-- Goal of the exercise --
Would you reproduce all of the entries below, character for character?

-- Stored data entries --
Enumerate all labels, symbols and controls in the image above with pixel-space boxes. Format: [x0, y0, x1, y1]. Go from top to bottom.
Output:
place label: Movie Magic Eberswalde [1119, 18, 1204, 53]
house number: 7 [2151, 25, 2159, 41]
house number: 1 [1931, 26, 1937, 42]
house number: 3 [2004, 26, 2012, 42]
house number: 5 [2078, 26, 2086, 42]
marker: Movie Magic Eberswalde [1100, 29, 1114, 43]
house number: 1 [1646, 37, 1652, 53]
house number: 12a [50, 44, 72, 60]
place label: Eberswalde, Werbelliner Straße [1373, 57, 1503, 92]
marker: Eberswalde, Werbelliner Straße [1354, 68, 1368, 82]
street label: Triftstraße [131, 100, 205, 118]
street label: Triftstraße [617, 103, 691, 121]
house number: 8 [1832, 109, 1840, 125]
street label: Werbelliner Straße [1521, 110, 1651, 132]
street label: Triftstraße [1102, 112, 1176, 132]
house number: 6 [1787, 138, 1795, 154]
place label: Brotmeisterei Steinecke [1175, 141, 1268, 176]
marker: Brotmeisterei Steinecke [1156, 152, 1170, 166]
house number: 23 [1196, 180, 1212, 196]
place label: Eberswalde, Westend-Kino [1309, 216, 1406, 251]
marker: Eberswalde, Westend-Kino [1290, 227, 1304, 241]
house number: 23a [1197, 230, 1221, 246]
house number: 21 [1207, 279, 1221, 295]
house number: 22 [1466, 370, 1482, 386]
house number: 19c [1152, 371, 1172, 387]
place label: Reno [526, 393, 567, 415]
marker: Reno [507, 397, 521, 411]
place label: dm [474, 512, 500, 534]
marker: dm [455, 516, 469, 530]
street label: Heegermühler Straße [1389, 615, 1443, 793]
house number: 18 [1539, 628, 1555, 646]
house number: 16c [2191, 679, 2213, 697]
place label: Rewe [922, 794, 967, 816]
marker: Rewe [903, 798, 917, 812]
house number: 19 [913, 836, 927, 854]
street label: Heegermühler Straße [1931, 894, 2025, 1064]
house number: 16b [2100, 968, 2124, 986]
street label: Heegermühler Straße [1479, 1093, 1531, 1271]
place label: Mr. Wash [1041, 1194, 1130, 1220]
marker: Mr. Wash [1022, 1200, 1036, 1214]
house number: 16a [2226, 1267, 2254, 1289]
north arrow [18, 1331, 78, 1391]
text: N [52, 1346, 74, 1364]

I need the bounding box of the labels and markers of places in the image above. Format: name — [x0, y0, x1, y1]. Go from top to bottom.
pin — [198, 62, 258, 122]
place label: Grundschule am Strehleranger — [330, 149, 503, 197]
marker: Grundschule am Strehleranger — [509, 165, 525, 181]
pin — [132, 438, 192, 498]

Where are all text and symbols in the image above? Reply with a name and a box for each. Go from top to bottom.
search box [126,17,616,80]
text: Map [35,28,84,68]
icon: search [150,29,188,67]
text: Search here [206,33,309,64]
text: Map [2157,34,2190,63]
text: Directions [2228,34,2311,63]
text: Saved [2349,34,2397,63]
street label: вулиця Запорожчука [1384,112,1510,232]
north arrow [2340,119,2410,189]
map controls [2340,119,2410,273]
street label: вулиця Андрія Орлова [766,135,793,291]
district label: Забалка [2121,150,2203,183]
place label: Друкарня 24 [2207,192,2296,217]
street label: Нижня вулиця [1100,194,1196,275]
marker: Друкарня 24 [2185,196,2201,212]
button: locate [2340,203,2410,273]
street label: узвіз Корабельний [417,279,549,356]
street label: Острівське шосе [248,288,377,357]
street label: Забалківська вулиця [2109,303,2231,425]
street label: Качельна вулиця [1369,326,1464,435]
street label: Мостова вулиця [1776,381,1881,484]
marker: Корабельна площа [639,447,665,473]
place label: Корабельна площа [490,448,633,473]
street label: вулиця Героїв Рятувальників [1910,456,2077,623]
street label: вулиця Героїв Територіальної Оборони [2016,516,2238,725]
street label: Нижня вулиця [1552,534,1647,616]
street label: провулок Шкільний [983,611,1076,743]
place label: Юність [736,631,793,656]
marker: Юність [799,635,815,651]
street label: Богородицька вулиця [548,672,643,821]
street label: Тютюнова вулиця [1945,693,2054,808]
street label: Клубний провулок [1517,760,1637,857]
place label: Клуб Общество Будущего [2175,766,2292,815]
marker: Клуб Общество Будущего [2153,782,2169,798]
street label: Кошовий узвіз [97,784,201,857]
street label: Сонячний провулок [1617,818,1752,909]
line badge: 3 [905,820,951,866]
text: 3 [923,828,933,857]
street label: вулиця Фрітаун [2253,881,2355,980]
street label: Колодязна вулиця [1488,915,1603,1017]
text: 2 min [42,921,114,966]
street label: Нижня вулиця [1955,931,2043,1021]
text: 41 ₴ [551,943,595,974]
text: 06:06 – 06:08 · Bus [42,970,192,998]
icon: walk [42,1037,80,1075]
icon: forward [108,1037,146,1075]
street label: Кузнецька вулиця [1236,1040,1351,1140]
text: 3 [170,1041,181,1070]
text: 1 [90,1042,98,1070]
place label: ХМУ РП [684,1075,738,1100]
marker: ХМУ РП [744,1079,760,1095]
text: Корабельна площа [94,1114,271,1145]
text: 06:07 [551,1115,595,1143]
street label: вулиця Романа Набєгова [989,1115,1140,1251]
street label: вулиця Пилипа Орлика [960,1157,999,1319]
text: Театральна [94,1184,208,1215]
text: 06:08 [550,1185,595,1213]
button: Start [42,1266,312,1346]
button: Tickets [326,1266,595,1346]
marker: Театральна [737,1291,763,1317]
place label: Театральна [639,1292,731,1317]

-- Response below --
Enumerate all labels, symbols and controls in the image above with pixel-space boxes. Format: [x0, y0, x1, y1]. Go from top to bottom.
Output:
place label: Movie Magic Eberswalde [1119, 18, 1204, 53]
house number: 7 [2151, 25, 2159, 41]
house number: 1 [1931, 26, 1937, 42]
house number: 3 [2004, 26, 2012, 42]
house number: 5 [2078, 26, 2086, 42]
marker: Movie Magic Eberswalde [1100, 29, 1114, 43]
house number: 1 [1646, 37, 1652, 53]
house number: 12a [50, 44, 72, 60]
place label: Eberswalde, Werbelliner Straße [1373, 57, 1503, 92]
marker: Eberswalde, Werbelliner Straße [1354, 68, 1368, 82]
street label: Triftstraße [131, 100, 205, 118]
street label: Triftstraße [617, 103, 691, 121]
house number: 8 [1832, 109, 1840, 125]
street label: Werbelliner Straße [1521, 110, 1651, 132]
street label: Triftstraße [1102, 112, 1176, 132]
house number: 6 [1787, 138, 1795, 154]
place label: Brotmeisterei Steinecke [1175, 141, 1268, 176]
marker: Brotmeisterei Steinecke [1156, 152, 1170, 166]
house number: 23 [1196, 180, 1212, 196]
place label: Eberswalde, Westend-Kino [1309, 216, 1406, 251]
marker: Eberswalde, Westend-Kino [1290, 227, 1304, 241]
house number: 23a [1197, 230, 1221, 246]
house number: 21 [1207, 279, 1221, 295]
house number: 22 [1466, 370, 1482, 386]
house number: 19c [1152, 371, 1172, 387]
place label: Reno [526, 393, 567, 415]
marker: Reno [507, 397, 521, 411]
place label: dm [474, 512, 500, 534]
marker: dm [455, 516, 469, 530]
street label: Heegermühler Straße [1389, 615, 1443, 793]
house number: 18 [1539, 628, 1555, 646]
house number: 16c [2191, 679, 2213, 697]
place label: Rewe [922, 794, 967, 816]
marker: Rewe [903, 798, 917, 812]
house number: 19 [913, 836, 927, 854]
street label: Heegermühler Straße [1931, 894, 2025, 1064]
house number: 16b [2100, 968, 2124, 986]
street label: Heegermühler Straße [1479, 1093, 1531, 1271]
place label: Mr. Wash [1041, 1194, 1130, 1220]
marker: Mr. Wash [1022, 1200, 1036, 1214]
house number: 16a [2226, 1267, 2254, 1289]
north arrow [18, 1331, 78, 1391]
text: N [52, 1346, 74, 1364]

I need the bounding box of the labels and markers of places in the image above. Format: name — [x0, y0, x1, y1]. Go from top to bottom.
pin — [198, 62, 258, 122]
place label: Grundschule am Strehleranger — [330, 149, 503, 197]
marker: Grundschule am Strehleranger — [509, 165, 525, 181]
pin — [132, 438, 192, 498]

Where are all text and symbols in the image above? Reply with a name and a box for each. Go from top to bottom.
search box [126,17,616,80]
text: Map [35,28,84,68]
icon: search [150,29,188,67]
text: Search here [206,33,309,64]
text: Map [2157,34,2190,63]
text: Directions [2228,34,2311,63]
text: Saved [2349,34,2397,63]
street label: вулиця Запорожчука [1384,112,1510,232]
north arrow [2340,119,2410,189]
map controls [2340,119,2410,273]
street label: вулиця Андрія Орлова [766,135,793,291]
district label: Забалка [2121,150,2203,183]
place label: Друкарня 24 [2207,192,2296,217]
street label: Нижня вулиця [1100,194,1196,275]
marker: Друкарня 24 [2185,196,2201,212]
button: locate [2340,203,2410,273]
street label: узвіз Корабельний [417,279,549,356]
street label: Острівське шосе [248,288,377,357]
street label: Забалківська вулиця [2109,303,2231,425]
street label: Качельна вулиця [1369,326,1464,435]
street label: Мостова вулиця [1776,381,1881,484]
marker: Корабельна площа [639,447,665,473]
place label: Корабельна площа [490,448,633,473]
street label: вулиця Героїв Рятувальників [1910,456,2077,623]
street label: вулиця Героїв Територіальної Оборони [2016,516,2238,725]
street label: Нижня вулиця [1552,534,1647,616]
street label: провулок Шкільний [983,611,1076,743]
place label: Юність [736,631,793,656]
marker: Юність [799,635,815,651]
street label: Богородицька вулиця [548,672,643,821]
street label: Тютюнова вулиця [1945,693,2054,808]
street label: Клубний провулок [1517,760,1637,857]
place label: Клуб Общество Будущего [2175,766,2292,815]
marker: Клуб Общество Будущего [2153,782,2169,798]
street label: Кошовий узвіз [97,784,201,857]
street label: Сонячний провулок [1617,818,1752,909]
line badge: 3 [905,820,951,866]
text: 3 [923,828,933,857]
street label: вулиця Фрітаун [2253,881,2355,980]
street label: Колодязна вулиця [1488,915,1603,1017]
text: 2 min [42,921,114,966]
street label: Нижня вулиця [1955,931,2043,1021]
text: 41 ₴ [551,943,595,974]
text: 06:06 – 06:08 · Bus [42,970,192,998]
icon: walk [42,1037,80,1075]
icon: forward [108,1037,146,1075]
street label: Кузнецька вулиця [1236,1040,1351,1140]
text: 3 [170,1041,181,1070]
text: 1 [90,1042,98,1070]
place label: ХМУ РП [684,1075,738,1100]
marker: ХМУ РП [744,1079,760,1095]
text: Корабельна площа [94,1114,271,1145]
text: 06:07 [551,1115,595,1143]
street label: вулиця Романа Набєгова [989,1115,1140,1251]
street label: вулиця Пилипа Орлика [960,1157,999,1319]
text: Театральна [94,1184,208,1215]
text: 06:08 [550,1185,595,1213]
button: Start [42,1266,312,1346]
button: Tickets [326,1266,595,1346]
marker: Театральна [737,1291,763,1317]
place label: Театральна [639,1292,731,1317]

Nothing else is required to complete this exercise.